The authorities argue that the money is for schools, hospitals and other public facilities the nomads use. Gazprom says on its Web site that it is sparing no effort to minimize the impact of gas production on the environment and nomad populations.

“We regularly consult with natives and make sure they agree with our plans,” said the Gazprom representative who requested anonymity. “We very much value their cultural heritage.”

But even without Gazprom, the pastures are shrinking.

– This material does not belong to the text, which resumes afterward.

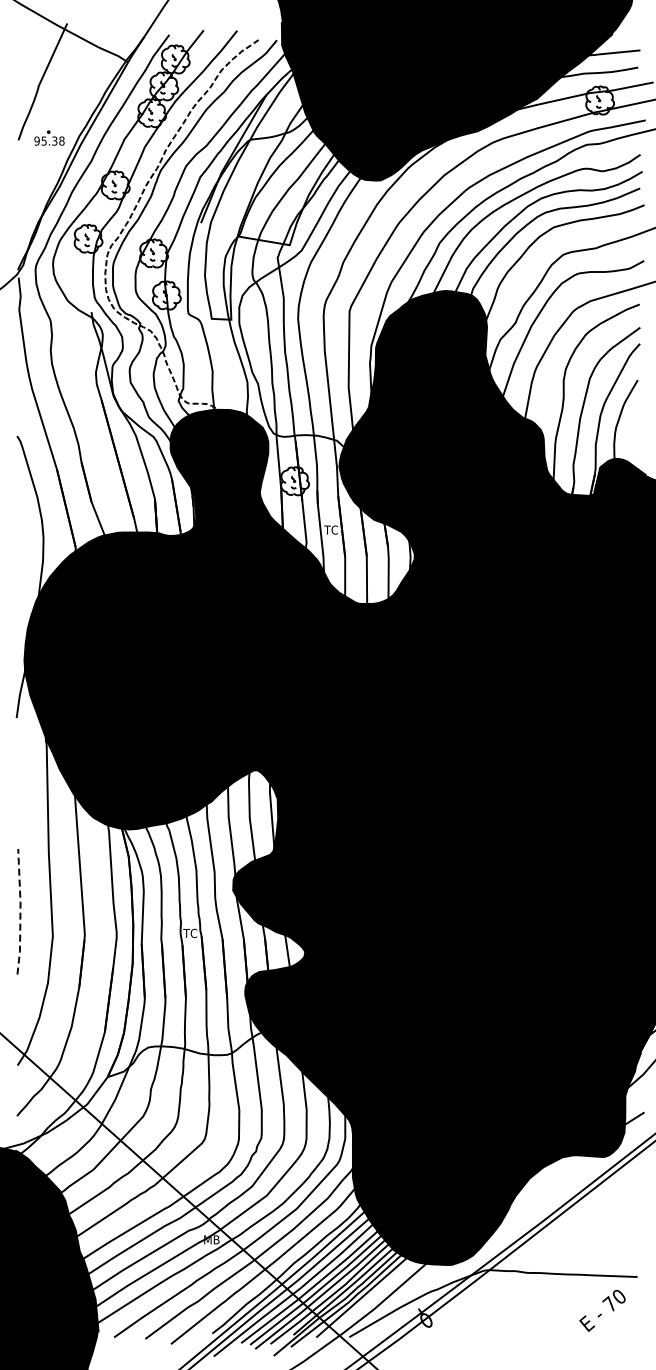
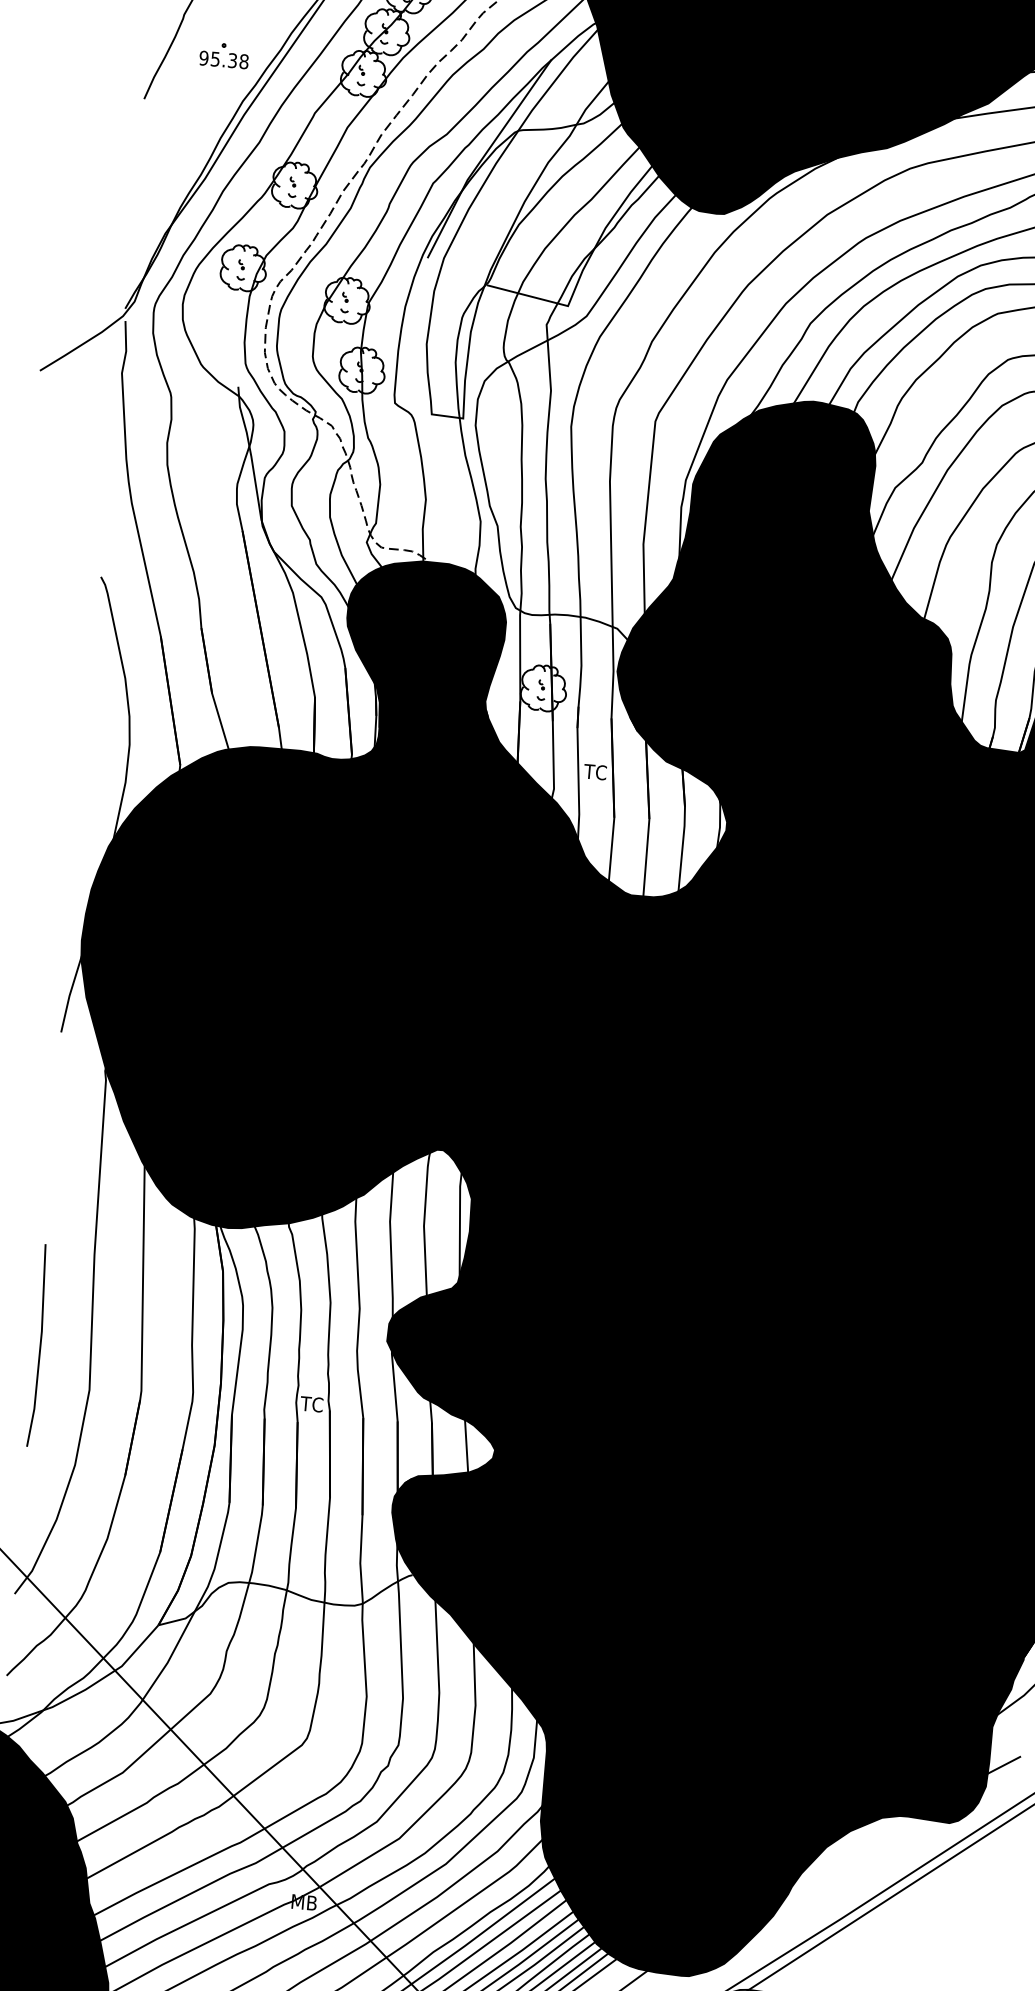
part: (49, 137) -> (224, 54), moved
line: (20, 911) -> (40, 1345), dashed -> solid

The number of reindeer has reached a critical point, rising to 600,000 from 500,000 in less than 10 years. Overgrazing is destroying the vegetation and precious moss and lichen on which reindeer feed. Ruslan Vanuyto, another Nenets, says he has noticed that the reindeer have been growing thinner and weaker in recent years. “Now, with capitalism, everyone wants to have as many reindeer as possible,” he said.

With his extended family of 12 and 600 reindeer, Mr. Vanuyto is leading a long caravan through vast marshes, rivers and the tundra’s wind-swept plains. The ancestors of his reindeer followed the same natural migration route for centuries: north in the summer to escape the heat and mosquitoes, south in the winter to seek shelter from blizzards in the taiga forest.

But as for how much longer this trek can continue, he does not know.